# ARBEITSAUFTRAG
Übertrage aus dem Bericht über die Schulfahrt nach Canterbury wortgetreu alles von "Christ Church Gate" bis hinunter zu "Tag zu erkunden.".

# TEXTAUSSCHNITT

────

Eine Schule fährt nach England

Eltern, Schüler, Ehemalige und Lehrer der Brede für 11 Stunden in der Domstadt Canterbury

Christ Church Gate vor der Kathedrale von Canterbury

Brakel/Canterbury

Englisch hautnah erleben sollten Schüler der Brede in Brakel. Aus der pädagogischen Idee entstand ein Großprojekt. Nach Rückfragen bei Eltern, Schülern, Lehrern und Ehemaligen waren schnell 445 Personen zusammengekommen, die das reizvolle Angebot wahrnahmen, die englische Domstadt und Sitz des Erzbischofs am 21.02.98 für einen Tag zu erkunden.

Bevor die Fahrt jedoch realisiert werden konnte, galt es für die Englischlehrer Felizitas von Boeselager und Wolfgang Hentschel eine Reihe von organisatorischen Fragen zu klären. Schließlich ist es eine nicht alltägliche Aufgabe, fast 500 Personen sicher nach England und zurück zu geleiten. Daher konnte von den Schülern auch nur mitreisen, wer eine volljährige und verantwortliche Begleitung vorwies.
Eindrucksvoll reihten sich neun große Reisebusse Freitagnacht auf dem Bredenparkplatz auf und es grenzte schon fast an ein Wunder, wie schnell sich die 445 Menschen auf die verschiedenen Reisebusse verteilten. Die weißen Klippen von Dover blieben am nächsten Morgen leider vielen Mitreisenden im Dunst eines verregneten englischen Februartages verborgen. Dennoch ließen es sich die Reiseteilnehmer nicht nehmen, die gemütlichen und vom typisch englischen Fachwerk gesäumten Gassen der mittelalterlichen Stadt Canterbury zu erkunden.

────

# AUSZÜGE AUS DATENSÄTZEN
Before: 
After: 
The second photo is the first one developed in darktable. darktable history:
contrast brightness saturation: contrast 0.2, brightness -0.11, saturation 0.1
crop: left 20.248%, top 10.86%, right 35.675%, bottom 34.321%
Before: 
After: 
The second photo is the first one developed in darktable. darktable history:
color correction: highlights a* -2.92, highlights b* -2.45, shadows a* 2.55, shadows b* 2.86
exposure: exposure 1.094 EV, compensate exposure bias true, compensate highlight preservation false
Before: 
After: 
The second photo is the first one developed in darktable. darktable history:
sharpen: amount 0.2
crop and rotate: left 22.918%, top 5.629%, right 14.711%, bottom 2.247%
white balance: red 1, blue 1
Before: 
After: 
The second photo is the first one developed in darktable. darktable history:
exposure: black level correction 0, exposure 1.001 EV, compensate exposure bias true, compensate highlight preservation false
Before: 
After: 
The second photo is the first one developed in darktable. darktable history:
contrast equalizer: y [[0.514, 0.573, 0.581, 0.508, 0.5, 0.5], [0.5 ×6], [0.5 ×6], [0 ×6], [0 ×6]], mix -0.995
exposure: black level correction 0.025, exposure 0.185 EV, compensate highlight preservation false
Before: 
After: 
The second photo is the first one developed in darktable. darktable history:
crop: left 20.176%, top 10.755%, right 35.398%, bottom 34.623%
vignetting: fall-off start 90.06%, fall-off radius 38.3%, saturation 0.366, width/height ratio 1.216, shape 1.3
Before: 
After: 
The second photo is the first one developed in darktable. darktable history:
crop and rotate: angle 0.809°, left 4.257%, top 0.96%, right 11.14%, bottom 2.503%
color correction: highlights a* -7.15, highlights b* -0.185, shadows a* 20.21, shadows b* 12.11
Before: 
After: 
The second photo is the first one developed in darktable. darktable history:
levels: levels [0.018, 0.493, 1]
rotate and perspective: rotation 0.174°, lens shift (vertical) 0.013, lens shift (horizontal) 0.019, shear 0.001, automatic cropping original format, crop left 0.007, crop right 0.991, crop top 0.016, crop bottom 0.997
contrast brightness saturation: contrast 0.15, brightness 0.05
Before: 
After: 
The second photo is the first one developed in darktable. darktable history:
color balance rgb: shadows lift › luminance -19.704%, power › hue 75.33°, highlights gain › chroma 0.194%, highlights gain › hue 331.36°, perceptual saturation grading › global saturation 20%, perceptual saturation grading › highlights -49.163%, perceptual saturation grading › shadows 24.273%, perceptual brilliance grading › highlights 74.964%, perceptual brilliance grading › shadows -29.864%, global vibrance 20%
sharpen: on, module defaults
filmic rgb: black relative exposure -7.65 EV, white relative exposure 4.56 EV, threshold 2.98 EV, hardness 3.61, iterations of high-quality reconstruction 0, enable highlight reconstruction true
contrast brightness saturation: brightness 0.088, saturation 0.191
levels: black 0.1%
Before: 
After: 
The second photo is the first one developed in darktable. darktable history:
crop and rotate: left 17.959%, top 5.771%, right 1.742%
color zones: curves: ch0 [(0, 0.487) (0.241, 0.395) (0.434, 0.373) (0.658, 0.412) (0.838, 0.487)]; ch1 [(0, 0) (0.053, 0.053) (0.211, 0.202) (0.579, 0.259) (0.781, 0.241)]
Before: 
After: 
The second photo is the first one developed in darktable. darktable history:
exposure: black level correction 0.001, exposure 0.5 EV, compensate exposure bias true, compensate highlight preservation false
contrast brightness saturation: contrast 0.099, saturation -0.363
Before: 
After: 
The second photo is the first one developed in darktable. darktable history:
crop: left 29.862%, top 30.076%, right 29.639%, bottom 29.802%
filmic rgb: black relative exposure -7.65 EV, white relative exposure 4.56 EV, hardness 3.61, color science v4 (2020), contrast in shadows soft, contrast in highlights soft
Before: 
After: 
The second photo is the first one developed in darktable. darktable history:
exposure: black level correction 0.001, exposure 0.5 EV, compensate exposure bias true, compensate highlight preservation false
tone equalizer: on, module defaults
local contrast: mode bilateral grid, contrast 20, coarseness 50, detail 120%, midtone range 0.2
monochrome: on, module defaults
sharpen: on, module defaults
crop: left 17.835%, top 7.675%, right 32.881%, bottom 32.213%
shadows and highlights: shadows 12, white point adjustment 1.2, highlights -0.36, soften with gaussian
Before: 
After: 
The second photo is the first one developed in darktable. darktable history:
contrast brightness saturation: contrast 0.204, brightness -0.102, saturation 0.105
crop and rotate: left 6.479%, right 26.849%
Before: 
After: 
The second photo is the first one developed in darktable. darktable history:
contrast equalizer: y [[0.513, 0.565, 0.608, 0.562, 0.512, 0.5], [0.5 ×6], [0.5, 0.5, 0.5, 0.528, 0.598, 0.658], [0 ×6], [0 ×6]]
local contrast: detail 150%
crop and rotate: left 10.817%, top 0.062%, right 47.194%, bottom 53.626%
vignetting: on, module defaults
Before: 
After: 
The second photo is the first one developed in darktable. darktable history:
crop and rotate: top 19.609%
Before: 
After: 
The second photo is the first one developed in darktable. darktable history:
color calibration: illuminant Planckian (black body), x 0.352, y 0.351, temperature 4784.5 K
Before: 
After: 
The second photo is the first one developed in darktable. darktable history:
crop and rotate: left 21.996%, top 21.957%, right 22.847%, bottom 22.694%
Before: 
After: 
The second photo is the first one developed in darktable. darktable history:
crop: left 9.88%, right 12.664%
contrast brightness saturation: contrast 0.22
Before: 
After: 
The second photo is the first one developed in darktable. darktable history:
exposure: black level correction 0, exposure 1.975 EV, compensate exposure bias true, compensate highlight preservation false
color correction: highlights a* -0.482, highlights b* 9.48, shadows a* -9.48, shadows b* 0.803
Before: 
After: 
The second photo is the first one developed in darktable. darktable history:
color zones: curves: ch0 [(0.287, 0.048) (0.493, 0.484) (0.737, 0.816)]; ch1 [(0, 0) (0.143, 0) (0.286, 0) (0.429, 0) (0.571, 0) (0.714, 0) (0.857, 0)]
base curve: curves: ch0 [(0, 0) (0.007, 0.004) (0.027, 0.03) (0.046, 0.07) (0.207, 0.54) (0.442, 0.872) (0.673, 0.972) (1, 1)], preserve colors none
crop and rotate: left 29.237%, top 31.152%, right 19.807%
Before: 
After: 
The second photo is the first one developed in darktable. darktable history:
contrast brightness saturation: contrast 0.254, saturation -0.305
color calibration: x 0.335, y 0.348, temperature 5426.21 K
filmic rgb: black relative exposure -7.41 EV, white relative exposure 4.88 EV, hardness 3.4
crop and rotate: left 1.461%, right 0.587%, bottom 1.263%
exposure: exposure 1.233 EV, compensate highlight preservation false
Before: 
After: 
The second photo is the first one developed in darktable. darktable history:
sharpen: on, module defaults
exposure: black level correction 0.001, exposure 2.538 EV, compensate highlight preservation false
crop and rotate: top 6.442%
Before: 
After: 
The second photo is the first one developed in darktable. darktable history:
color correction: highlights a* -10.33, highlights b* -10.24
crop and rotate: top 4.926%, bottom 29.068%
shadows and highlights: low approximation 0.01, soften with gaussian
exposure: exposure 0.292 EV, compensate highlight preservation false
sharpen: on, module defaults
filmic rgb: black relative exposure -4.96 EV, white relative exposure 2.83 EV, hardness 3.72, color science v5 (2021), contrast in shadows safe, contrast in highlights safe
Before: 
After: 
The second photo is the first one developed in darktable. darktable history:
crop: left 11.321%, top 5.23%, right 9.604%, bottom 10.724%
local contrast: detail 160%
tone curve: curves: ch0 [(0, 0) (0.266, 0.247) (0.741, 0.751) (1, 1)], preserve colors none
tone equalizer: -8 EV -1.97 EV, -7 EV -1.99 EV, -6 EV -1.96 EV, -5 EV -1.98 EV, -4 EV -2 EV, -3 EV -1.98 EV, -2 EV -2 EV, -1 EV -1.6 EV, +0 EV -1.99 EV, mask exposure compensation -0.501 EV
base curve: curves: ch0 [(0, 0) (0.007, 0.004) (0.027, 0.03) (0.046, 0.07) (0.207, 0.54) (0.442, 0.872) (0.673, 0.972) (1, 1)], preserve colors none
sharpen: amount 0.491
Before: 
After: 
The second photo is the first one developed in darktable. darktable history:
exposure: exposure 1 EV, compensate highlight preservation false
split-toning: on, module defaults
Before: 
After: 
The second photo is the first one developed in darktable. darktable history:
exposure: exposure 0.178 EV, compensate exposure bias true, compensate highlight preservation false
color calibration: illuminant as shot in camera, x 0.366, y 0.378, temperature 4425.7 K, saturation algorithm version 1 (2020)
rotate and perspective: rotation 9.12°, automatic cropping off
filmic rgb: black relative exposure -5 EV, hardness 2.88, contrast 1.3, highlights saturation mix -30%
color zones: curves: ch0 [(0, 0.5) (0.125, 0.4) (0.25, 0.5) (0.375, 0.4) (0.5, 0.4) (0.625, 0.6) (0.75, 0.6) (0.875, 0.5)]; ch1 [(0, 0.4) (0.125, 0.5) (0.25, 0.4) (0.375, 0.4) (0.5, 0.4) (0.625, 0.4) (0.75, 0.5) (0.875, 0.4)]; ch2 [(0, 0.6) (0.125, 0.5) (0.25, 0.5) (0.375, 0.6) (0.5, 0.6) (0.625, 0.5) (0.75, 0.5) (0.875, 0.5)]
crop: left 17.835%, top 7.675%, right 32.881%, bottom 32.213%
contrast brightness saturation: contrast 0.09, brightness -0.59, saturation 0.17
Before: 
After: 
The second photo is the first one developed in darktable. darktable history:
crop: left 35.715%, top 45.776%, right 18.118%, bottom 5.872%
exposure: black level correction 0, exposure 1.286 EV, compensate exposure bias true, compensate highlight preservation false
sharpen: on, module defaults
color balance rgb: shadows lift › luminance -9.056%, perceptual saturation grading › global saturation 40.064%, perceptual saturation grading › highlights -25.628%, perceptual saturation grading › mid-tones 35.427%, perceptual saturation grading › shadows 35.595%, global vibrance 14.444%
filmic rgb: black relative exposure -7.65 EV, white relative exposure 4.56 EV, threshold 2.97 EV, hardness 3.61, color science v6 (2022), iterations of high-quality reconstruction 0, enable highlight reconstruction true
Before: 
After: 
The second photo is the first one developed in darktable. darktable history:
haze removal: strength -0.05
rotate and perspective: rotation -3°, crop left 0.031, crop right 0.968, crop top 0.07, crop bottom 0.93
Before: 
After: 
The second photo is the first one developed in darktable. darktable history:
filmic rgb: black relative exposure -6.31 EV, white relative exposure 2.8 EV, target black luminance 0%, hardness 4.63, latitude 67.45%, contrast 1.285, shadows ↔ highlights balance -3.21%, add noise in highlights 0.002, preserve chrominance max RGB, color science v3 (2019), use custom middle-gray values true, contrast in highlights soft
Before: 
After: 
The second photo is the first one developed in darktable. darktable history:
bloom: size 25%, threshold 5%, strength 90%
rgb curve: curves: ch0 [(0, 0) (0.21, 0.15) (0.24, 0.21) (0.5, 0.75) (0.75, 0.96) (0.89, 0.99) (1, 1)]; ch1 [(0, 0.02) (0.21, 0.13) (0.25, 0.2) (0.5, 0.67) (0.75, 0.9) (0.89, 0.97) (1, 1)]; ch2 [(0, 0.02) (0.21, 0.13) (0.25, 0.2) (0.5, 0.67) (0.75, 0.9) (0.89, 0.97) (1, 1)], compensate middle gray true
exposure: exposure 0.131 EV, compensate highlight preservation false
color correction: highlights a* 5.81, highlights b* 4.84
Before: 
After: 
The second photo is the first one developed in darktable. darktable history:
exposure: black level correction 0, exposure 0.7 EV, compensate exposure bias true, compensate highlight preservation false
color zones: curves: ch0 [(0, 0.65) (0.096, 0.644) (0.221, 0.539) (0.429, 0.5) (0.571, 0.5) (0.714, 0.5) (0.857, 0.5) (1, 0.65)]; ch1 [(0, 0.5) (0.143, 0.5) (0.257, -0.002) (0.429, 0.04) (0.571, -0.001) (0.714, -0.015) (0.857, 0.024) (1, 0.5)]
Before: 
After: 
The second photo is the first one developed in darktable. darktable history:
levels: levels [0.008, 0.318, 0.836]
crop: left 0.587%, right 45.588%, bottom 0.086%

────

# ANTWORTFELD
Christ Church Gate vor der Kathedrale von Canterbury

Brakel/Canterbury

Englisch hautnah erleben sollten Schüler der Brede in Brakel. Aus der pädagogischen Idee entstand ein Großprojekt. Nach Rückfragen bei Eltern, Schülern, Lehrern und Ehemaligen waren schnell 445 Personen zusammengekommen, die das reizvolle Angebot wahrnahmen, die englische Domstadt und Sitz des Erzbischofs am 21.02.98 für einen Tag zu erkunden.